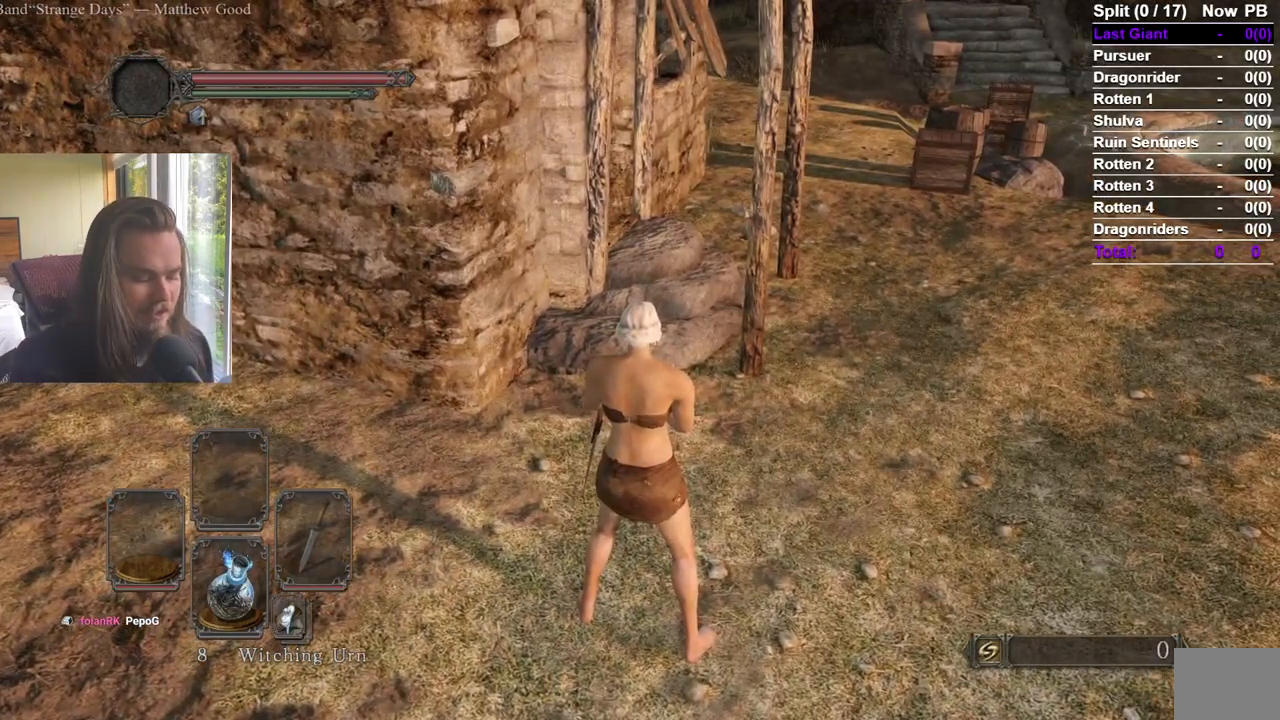
{"buttons": [], "left_stick": "up", "right_stick": "center", "events": [[233, "left_stick", "up"]]}
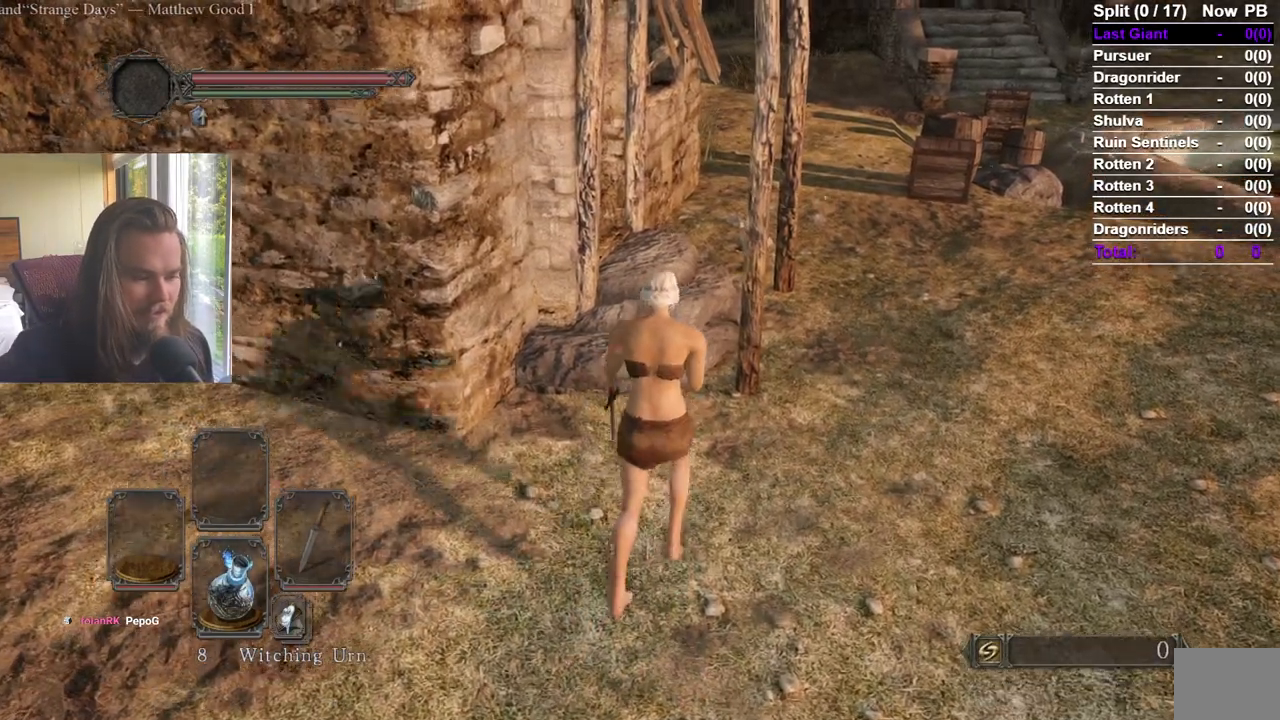
{"buttons": [], "left_stick": "up", "right_stick": "center", "events": []}
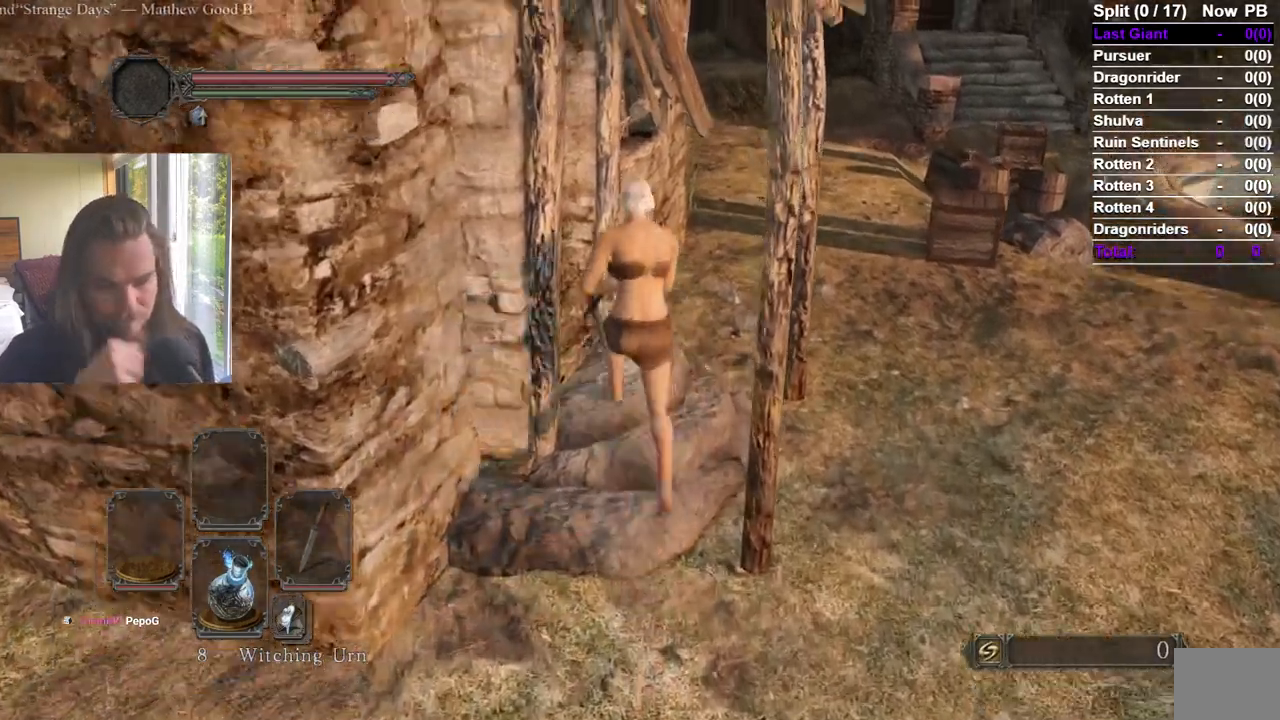
{"buttons": [], "left_stick": "up-left", "right_stick": "center", "events": [[50, "left_stick", "up-left"]]}
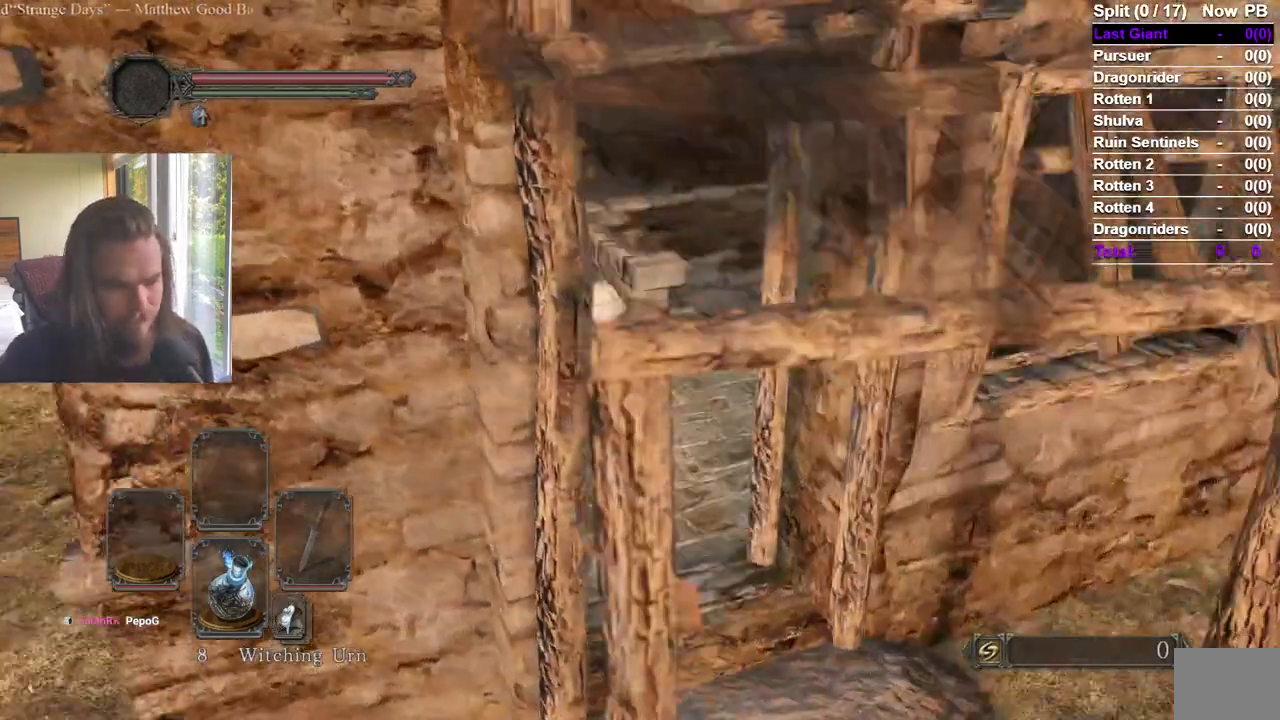
{"buttons": [], "left_stick": "up", "right_stick": "right"}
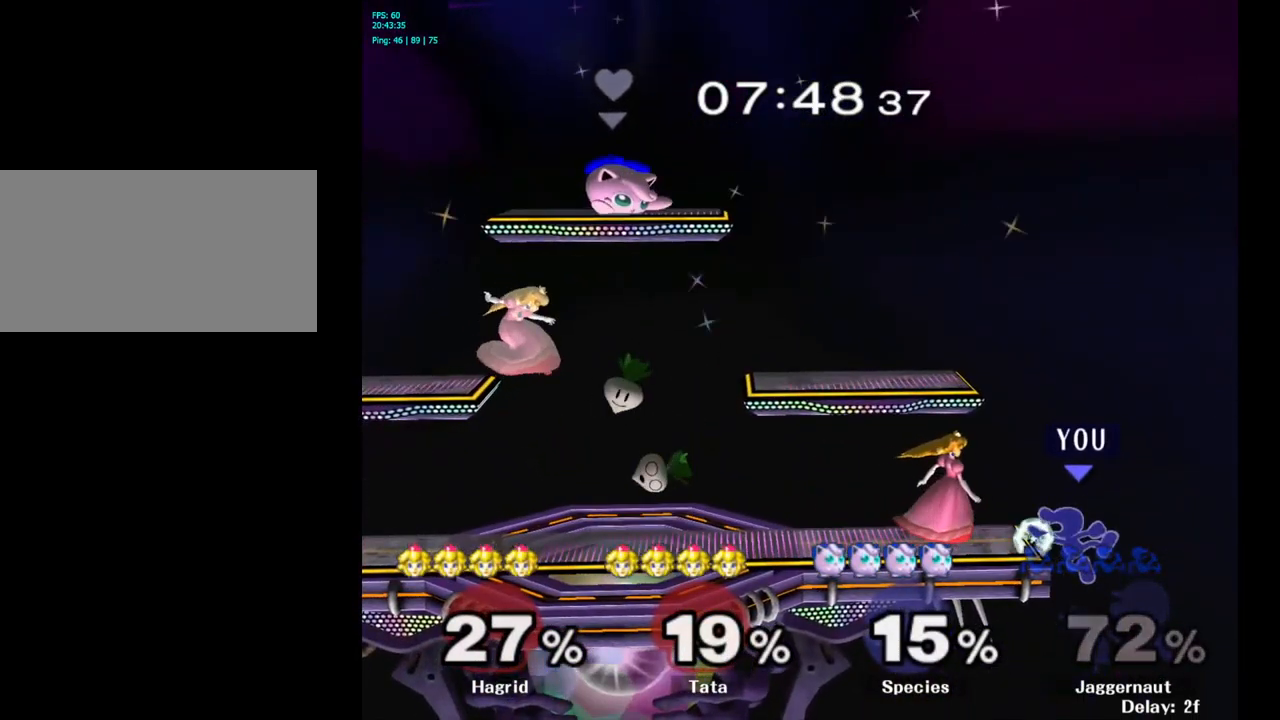
Gameplay with a controller (Nintendo layout); each line is a JSON object with the inputs held at the frame after it. "events" lists button and stick changes between this image and that frame as [ms after this image, input, new state], when the widget could be followed in between. Not read: L3 R3.
{"buttons": [], "left_stick": "left", "right_stick": "center", "events": [[100, "left_stick", "right"], [183, "Y", "down"], [200, "left_stick", "left"], [283, "A", "down"], [350, "Y", "up"], [417, "A", "up"]]}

WHAT THE EXERCISE ASKS
Each line from the one containing "Gameplay with a" through the end of the material must be output exactly, and no other line.

ANSWER TO THE PROBLEM
Gameplay with a controller (Nintendo layout); each line is a JSON object with the inputs held at the frame after it. "events" lists button and stick changes between this image and that frame as [ms after this image, input, new state], when the widget could be followed in between. Not read: L3 R3.
{"buttons": [], "left_stick": "left", "right_stick": "center", "events": [[100, "left_stick", "right"], [183, "Y", "down"], [200, "left_stick", "left"], [283, "A", "down"], [350, "Y", "up"], [417, "A", "up"]]}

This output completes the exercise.